- Born: Valentine Udemadu Anambra, Nigeria
- Occupations: model; child's right activist;
- Beauty pageant titleholder
- Title: Misters of Nigeria 2026;
- Major competitions: Misters of Nigeria 2026; (Winner);

= Valentine Udemadu =

Valentine Udemadu (born July 14, 2002) is a Nigerian model, pageant titleholder, and children's rights activist who was crowned Mister of Nigeria 2026 at the Misters of Nigeria competition held on April 23, 2026, in Lagos. He is Nigeria's first representative at the inaugural Misters of Africa competition.

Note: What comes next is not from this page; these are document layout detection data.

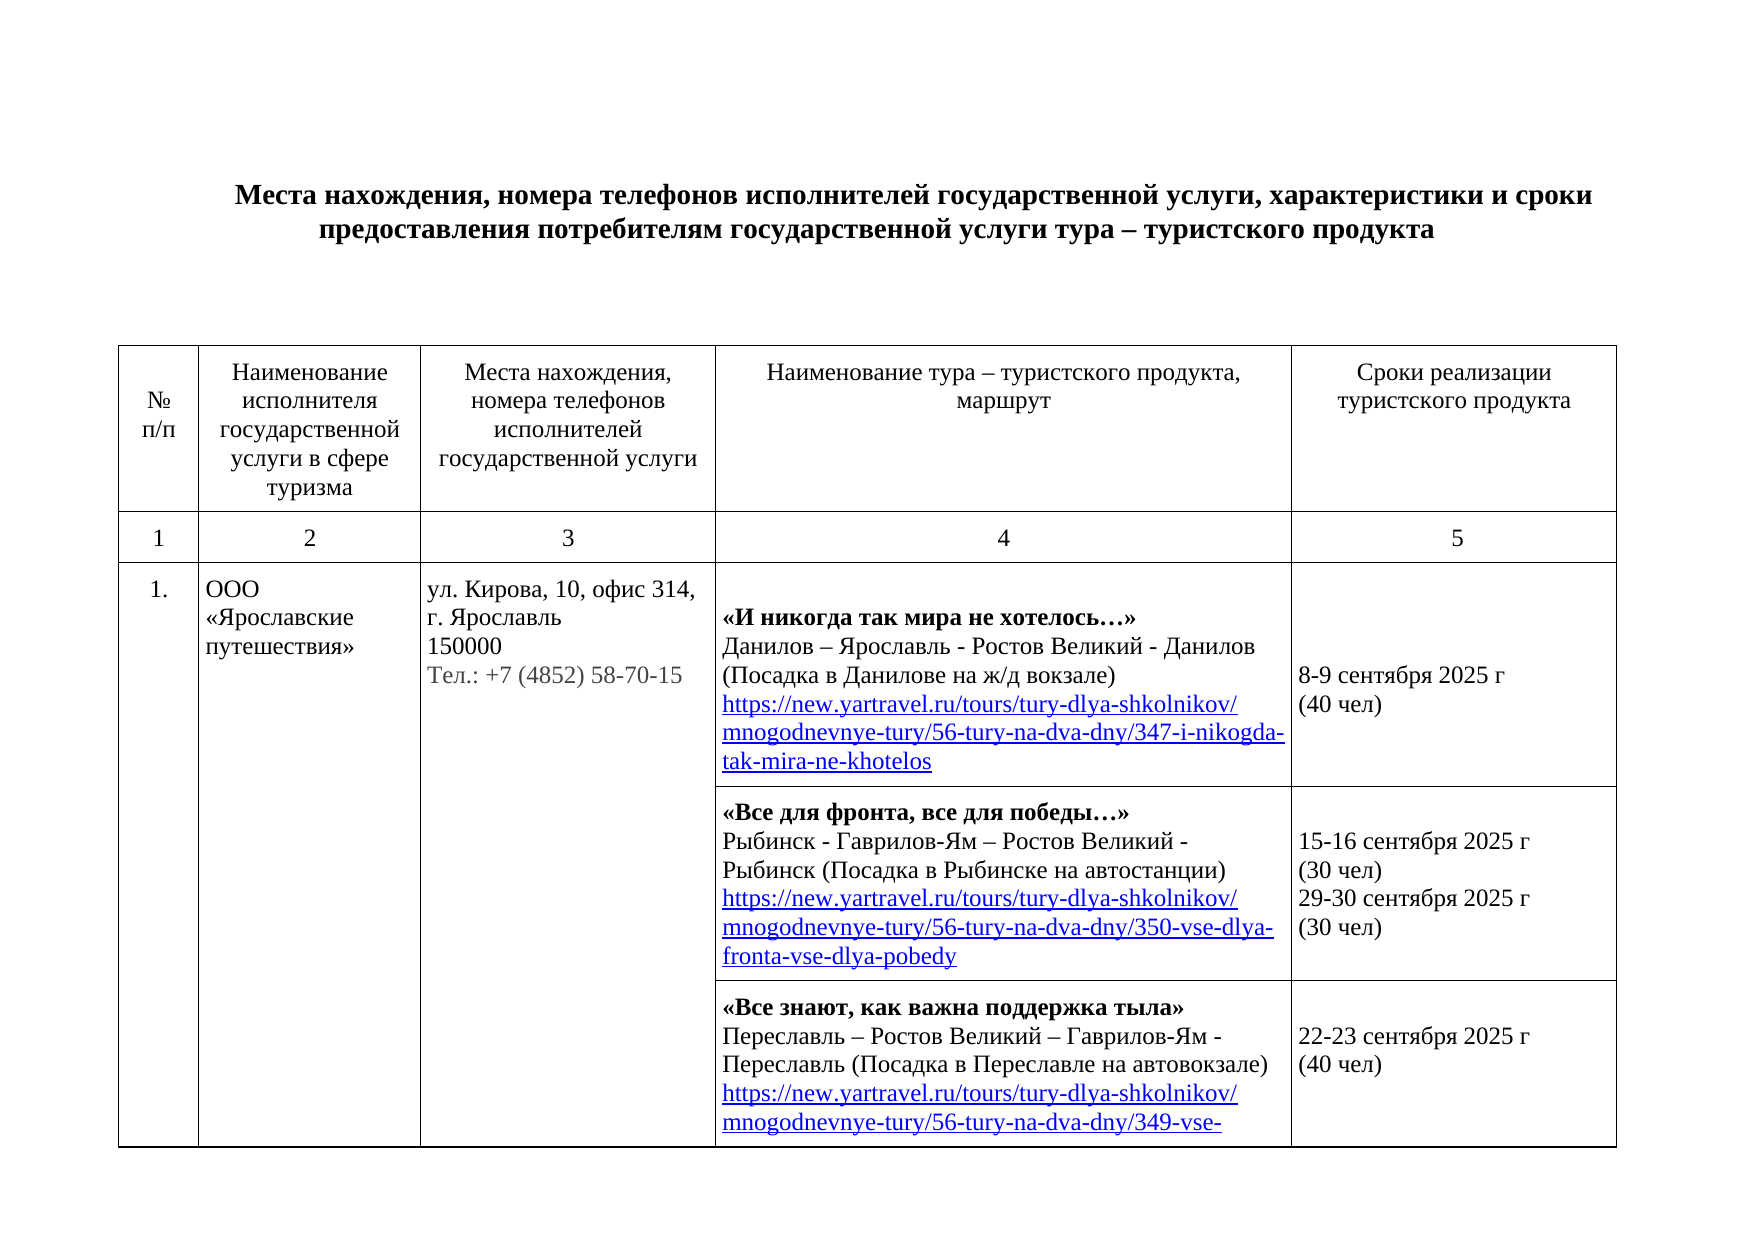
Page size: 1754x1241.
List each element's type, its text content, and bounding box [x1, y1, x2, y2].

table_cell 5 [1292, 512, 1616, 562]
table_cell 1. [119, 563, 198, 1146]
table_cell 1 [119, 512, 198, 562]
table_header Наименование тура – туристского продукта, маршрут [716, 346, 1291, 511]
table_cell 8-9 сентября 2025 г (40 чел) [1292, 563, 1616, 786]
table_cell 3 [421, 512, 715, 562]
table_cell 4 [716, 512, 1291, 562]
table_cell «Все для фронта, все для победы…» Рыбинск - Гаврилов-Ям – Ростов Великий - Рыбинск (Посадка в Рыбинске на автостанции) https://new.yartravel.ru/tours/tury-dlya-shkolnikov/mnogodnevnye-tury/56-tury-na-dva-dny/350-vse-dlya-fronta-vse-dlya-pobedy [716, 787, 1291, 980]
table_cell 22-23 сентября 2025 г (40 чел) [1292, 981, 1616, 1146]
text Места нахождения, номера телефонов исполнителей государственной услуги, характеристики и сроки предоставления потребителям государственной услуги тура – туристского продукта [118, 177, 1636, 244]
table_cell 2 [199, 512, 420, 562]
table_header № п/п [119, 346, 198, 511]
table_cell 15-16 сентября 2025 г (30 чел) 29-30 сентября 2025 г (30 чел) [1292, 787, 1616, 980]
table_header Сроки реализации туристского продукта [1292, 346, 1616, 511]
table_header Наименование исполнителя государственной услуги в сфере туризма [199, 346, 420, 511]
table_cell «Все знают, как важна поддержка тыла» Переславль – Ростов Великий – Гаврилов-Ям - Переславль (Посадка в Переславле на автовокзале) https://new.yartravel.ru/tours/tury-dlya-shkolnikov/mnogodnevnye-tury/56-tury-na-dva-dny/349-vse-znayut-kak-vazhna-podderzhka-tyla [716, 981, 1291, 1146]
table_header Места нахождения, номера телефонов исполнителей государственной услуги [421, 346, 715, 511]
table_cell ул. Кирова, 10, офис 314, г. Ярославль 150000 Тел.: +7 (4852) 58-70-15 [421, 563, 715, 1146]
table_cell «И никогда так мира не хотелось…» Данилов – Ярославль - Ростов Великий - Данилов (Посадка в Данилове на ж/д вокзале) https://new.yartravel.ru/tours/tury-dlya-shkolnikov/mnogodnevnye-tury/56-tury-na-dva-dny/347-i-nikogda-tak-mira-ne-khotelos [716, 563, 1291, 786]
table_cell ООО «Ярославские путешествия» [199, 563, 420, 1146]
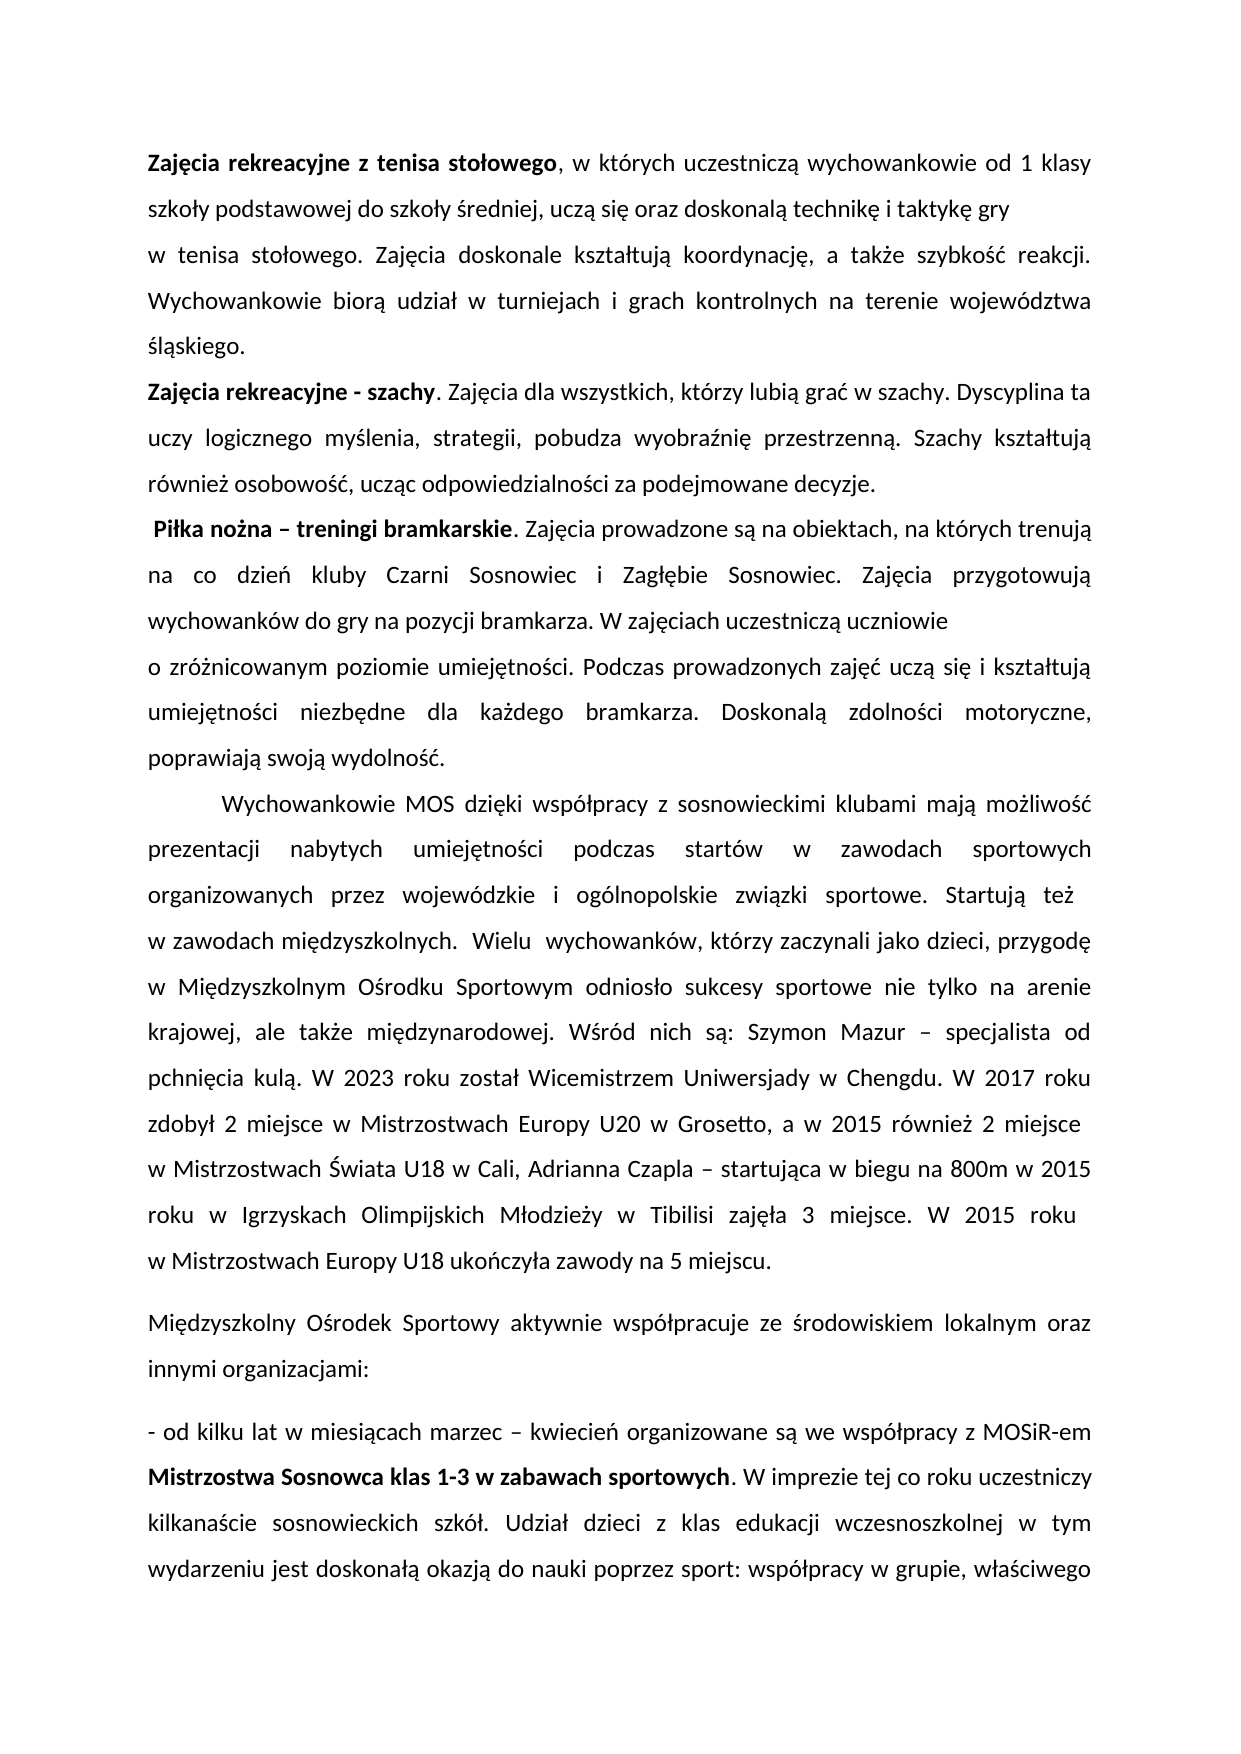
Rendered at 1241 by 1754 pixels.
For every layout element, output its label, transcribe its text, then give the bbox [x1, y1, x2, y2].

== Background and education ==
Udemadu is from Uli in Ihiala, Anambra State. He earned a law degree from Nnamdi Azikiwe University.

== Career ==
Udemadu began his career as a photographer and visual storyteller. His work has been featured on PhotoVogue, the photography platform of Vogue. Some of his artistic projects have been exhibited in collaboration with the Anambra State Government.

He later founded The Vanguard Project, an initiative aimed at promoting legal literacy among children and young people through educational and awareness programs.

=== Pageantry ===
Udemadu represented Anambra state at the sixth edition of the Misters of Nigeria competition held on April 23, 2026, at the MUSON Centre, Lagos. He competed alongside 17 finalists selected from contestants representing Nigeria's 36 states nd the Federal Capital Territory. He was later announced as the winner and Nigeria's representative at the inaugural Misters of Africa competition.